Improved Measure of Readability

IP.com Disclosure Number: IPCOM000117008D
Original Publication Date: 1995-Dec-01
Included in the Prior Art Database: 2005-Mar-31
Document File: 2 page(s) / 75K

Publishing Venue

IBM

Related People

Lewis, JR: AUTHOR

Abstract

Disclosed is a method for assessing the readability of passages of text, in which semantic and syntactic components are combined to form a Reading Difficulty Index. The semantic component is based on a count of infrequent words, while the syntactic component is based on counting sentence structures that require trace processing.

This text was extracted from an ASCII text file.
This is the abbreviated version, containing approximately 52% of the total text.

Improved Measure of Readability

      Disclosed is a method for assessing the readability of passages
of text, in which semantic and syntactic components are combined to
form a Reading Difficulty Index.  The semantic component is based on
a count of infrequent words, while the syntactic component is based
on counting sentence structures that require trace processing.

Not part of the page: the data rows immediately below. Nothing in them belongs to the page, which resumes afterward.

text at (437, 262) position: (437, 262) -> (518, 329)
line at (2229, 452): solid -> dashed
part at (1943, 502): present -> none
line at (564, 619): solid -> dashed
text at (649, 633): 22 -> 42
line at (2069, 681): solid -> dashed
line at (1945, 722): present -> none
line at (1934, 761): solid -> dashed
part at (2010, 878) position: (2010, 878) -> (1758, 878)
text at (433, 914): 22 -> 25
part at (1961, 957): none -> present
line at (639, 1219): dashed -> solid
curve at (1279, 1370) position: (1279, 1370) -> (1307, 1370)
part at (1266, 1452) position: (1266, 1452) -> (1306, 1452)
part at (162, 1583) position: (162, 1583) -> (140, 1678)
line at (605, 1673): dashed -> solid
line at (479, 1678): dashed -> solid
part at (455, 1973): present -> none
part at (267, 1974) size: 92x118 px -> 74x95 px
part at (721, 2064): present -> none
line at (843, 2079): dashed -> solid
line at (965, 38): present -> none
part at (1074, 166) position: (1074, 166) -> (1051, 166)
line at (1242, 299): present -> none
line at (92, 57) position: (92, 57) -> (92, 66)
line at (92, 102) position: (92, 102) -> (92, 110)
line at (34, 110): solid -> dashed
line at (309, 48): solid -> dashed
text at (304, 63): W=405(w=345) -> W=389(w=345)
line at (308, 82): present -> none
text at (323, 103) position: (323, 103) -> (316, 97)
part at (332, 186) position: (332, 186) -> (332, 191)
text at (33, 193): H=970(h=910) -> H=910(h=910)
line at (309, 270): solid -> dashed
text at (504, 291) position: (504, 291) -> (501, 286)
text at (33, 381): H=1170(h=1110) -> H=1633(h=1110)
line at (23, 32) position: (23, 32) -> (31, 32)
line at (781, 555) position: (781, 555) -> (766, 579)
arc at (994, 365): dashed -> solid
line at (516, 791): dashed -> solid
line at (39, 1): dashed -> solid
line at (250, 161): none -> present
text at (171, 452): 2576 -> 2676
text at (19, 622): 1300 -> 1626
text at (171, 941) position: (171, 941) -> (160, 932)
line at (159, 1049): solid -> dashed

      Virtually all conventional methods for assessing the
readability of a passage are based on combinations of a semantic
component, derived from the lengths of words in the passage, and a
syntactic component, derived from the lengths of sentences in the
passage.  On the other hand, research among readers of computer user
guides has shown that reader satisfaction corresponds more closely
with an alternative readability measure, known as the "Cloudiness
Count," which is based on a combination of a semantic component
derived from counting words within a lexicon of "empty" words, and a
syntactic component, based on the number of verbs in the passive
tense.  In this context, "empty words" are examples of a special
group of infrequently-used words, sometimes called "abstract" words,
which often appear in business and technical writing without
substantial meaningful content, such as "system" and "documentation."
Such words appear rarely in other forms of English writing and
speech.

      Furthermore, research consistently shows that it is harder for
people to extract the meaning from a passive sentence than from its
active counterpart, having the familiar sequence of subject, verb,
and object, as in "The boy chased the girl."  In a passive sentence,
the object is followed by a verb showing the passive morphology, in
which the past tense of the verb is preceded by an appropriate
conjugation of the infinitive "to be."  This verb is optionally
followed by the subject.  It is believed that passive sentences are
harder to process than active sentences because a reader or listene...